My son liked to help cook, we ate a wide variety of healthy foods. His dad packed his lunch, we limited sweets. He took Karate and tried swim team and rec soccer.
Still, he gained a little more weight every year.
At his check-ups, the pediatrician would look at me with obvious doubt as I described his diet. Later, the nurse handed me scary pamphlets about childhood diabetes and printouts of the FDA food pyramid (recommendations that are, as I learned later, heavily influenced by the corporations of Big Ag and Big Food).
What the doctor and I missed is that our family diet had a chronic low level infection of sugar and carbs. Here is insidious side of sneaky sugar - as I was figuring out the "sugar budget" for a moderate diet that left room for a treat now and then, I wasn't factoring in the constant hit of hidden sugar with almost every meal. It doesn't take much for our bodies to react.
Sugar in mayo, peanut butter, fruit cups, some chips, crackers, ketchup, BBQ sauce, pasta sauce, soups, salad dressing, yogurt. Sugar in most low-fat snacks, even salty ones. Couple that with carbs sprinkled throughout the week - bagels, pretzels, pasta, french bread - what I thought was a healthy, moderate approach was a recipe for disaster for my poor son.

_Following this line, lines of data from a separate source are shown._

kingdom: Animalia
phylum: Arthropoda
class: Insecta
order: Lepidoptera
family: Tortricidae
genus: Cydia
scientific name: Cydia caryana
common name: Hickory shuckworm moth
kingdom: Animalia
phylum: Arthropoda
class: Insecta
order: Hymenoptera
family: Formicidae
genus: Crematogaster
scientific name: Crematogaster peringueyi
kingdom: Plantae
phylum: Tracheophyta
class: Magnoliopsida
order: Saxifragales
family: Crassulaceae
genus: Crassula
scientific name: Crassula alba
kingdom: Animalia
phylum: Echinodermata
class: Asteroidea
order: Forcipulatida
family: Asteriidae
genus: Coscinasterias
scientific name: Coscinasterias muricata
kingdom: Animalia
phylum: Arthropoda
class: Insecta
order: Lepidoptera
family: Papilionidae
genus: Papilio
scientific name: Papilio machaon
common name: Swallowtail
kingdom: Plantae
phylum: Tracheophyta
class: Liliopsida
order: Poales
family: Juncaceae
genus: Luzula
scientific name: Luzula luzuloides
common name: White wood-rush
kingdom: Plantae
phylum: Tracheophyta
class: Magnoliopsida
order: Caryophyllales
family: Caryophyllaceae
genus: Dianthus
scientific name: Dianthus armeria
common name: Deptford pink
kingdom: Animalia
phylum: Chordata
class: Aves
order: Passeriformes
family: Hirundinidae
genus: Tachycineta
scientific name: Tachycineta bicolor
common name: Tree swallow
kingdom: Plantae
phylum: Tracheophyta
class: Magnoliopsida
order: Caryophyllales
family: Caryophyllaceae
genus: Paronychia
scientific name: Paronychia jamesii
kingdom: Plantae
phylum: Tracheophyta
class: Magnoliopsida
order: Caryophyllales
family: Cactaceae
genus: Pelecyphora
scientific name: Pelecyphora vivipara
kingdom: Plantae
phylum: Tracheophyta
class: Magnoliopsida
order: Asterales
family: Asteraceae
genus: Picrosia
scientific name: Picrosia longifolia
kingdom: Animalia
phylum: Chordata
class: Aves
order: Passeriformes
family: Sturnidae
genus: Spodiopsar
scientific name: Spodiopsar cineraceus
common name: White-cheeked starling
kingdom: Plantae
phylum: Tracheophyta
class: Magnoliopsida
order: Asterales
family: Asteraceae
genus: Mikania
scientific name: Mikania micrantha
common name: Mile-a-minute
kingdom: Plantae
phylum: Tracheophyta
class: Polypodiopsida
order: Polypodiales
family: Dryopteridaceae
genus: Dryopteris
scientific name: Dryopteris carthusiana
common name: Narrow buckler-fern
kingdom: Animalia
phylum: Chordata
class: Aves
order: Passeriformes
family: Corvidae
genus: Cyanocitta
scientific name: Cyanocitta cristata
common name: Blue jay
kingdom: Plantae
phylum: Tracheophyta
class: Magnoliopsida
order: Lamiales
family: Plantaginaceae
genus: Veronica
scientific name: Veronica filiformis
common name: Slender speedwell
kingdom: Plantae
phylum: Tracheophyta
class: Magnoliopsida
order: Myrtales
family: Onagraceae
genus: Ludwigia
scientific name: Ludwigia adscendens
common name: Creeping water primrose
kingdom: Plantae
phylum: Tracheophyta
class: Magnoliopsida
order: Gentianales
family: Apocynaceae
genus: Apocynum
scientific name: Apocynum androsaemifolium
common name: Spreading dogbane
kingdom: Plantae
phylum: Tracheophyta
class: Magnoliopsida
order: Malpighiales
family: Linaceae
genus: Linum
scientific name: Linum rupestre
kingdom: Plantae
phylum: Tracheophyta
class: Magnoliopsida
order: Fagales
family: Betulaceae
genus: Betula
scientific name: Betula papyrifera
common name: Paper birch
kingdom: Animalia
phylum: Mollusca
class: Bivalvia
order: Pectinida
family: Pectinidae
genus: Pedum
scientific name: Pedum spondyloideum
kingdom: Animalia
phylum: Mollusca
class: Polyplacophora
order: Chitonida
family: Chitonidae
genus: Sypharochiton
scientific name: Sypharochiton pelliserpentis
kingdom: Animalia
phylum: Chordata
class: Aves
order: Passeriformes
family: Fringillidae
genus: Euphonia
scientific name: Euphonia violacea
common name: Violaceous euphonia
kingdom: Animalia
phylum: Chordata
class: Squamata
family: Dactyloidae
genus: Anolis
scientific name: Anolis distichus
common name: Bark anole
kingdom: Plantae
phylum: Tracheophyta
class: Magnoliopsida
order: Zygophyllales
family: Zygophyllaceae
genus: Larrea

I thought that not having sodas and cake around meant we didn't really eat much sugar. Wrong. Cutting out the obvious culprits had made me complacent.
Now I'm SO done with that. Let's rattle the cage a bit. I encourage you to be sure to read the fine print ingredients on food at the store.
Start to cut out the hidden sugar and see what happens for you. I'm not a doctor or health professional. Its simply my opinion and experience that this is one of the kindest things we can do for our body, especially in our 40s and 50s.
And my son? Happy ending there. He grew over a foot and lost at least 20 lbs during puberty. He kept it off. He bikes to work most days, loves to cook and is a total foodie. He eats very little sugar. Here is his picture before prom a few years ago.
Don't tell him I posted it. <3
Lastly, I had started calling these Monday posts "M Word Mondays:". After trying that on, I'm not crazy about it. We're changing the project name to Full Circle Menopause. We'll still be posting on Mondays, hence the hashtags #FCMM.
How have you had a run-in with sugar in your life?